We know that the law is spiritual; but I am carnal, sold under sin. I do not understand my own actions. For I do not do what I want, but I do the very thing I hate. Now if I do what I do not want, I agree that the law is good. So then it is no longer I that do it, but sin which dwells within me. For I know that nothing good dwells within me, that is, in my flesh. I can will what is right, but I cannot do it. For I do not do the good I want, but the evil I do not want is what I do. Now if I do what I do not want, it is no longer I that do it, but sin which dwells within me.

Certainly a harmonization between Paul, or Luther’s interpretation of Paul—even if Paul and Luther are not the same—and Joseph Smith is not possible. Yet both Luther and Joseph Smith may have something to say to the respective traditions which they represent. Luther saw that the people of faith still had the residuals of sin within them, and that therefore their trust was in a gracious God beyond all they did or were. Could Mormonism be brought to see that there may be more ambiguity in the religious life than it knows; that it troubles others to see that its spirituality is so much on the side of man’s present condition, which remains tainted. Joseph Smith knew that the vitalities of life belong to faith, that this life and its religious arena are one and positive, even in the face of death. Such a healthy regard for creation and its future stands over against all puritanical spiritualities that denigrate the body. The puritanical streak within Mormonism is not essential to its theory, and perhaps it has prevented it from making the contribution it might have.

I, and all of us in one way or another, have touched on the social context or history of Mormonism. Let us accept that Mormonism, as other religions, is based on revelatory experiences. But visions and revelatory events occur in contexts, with colorations unique to them. Delineations of such contexts do not provide explanations, but may provide illumination. My own historical hunches, based on some evidence, is that historically, Mormonism belonged to an English type of Christianity, as compared with a Continental type, north or south of the Alps.
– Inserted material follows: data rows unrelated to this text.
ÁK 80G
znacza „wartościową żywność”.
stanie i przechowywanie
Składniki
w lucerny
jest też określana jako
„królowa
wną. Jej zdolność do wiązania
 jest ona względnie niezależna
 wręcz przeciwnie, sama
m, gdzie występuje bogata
English Christianity, even in its reformed form, differs markedly from its Continental cousins. Theologically, the religion of Israel and of Christ, seen in positive relation to each other by John Calvin, on the Continent, took the form of a culture formed by religious perceptions, as contrasted with the forming of a total society analogous to Israel in England. From the medieval Lollards to the Puritans—and they are more connected than Calvin and the Puritans—the identification with Israel, the creation of a new Israel, the identification of the land and people with Israel, has been constant, and no Continental would have thought of himself or herself in that way. The impossibility of creating such a society in England led, of course, to New England, the real new Israel. The Puritan experiment in New England was more successful in its ethos than its theology, which increasingly divided and fragmented the very society it was intending, in analogy to Israel, to create. It was the Mormons who found and made the place a society in genuine analogy to Israel. The religious-social experiment which was frustrated in London, and abortive in Boston, succeeded in Salt Lake City. The New Testament message, supplemented by fresh revelations, was given form in a society analogous to the religious and social intermixture known as Israel.

Mormonism is a new and ancient religion, once banking everything on the newness of its revelation and more lately in an increasing crescendo, buttressing its credibility by the wealth of ancient, historical analogies and allusions.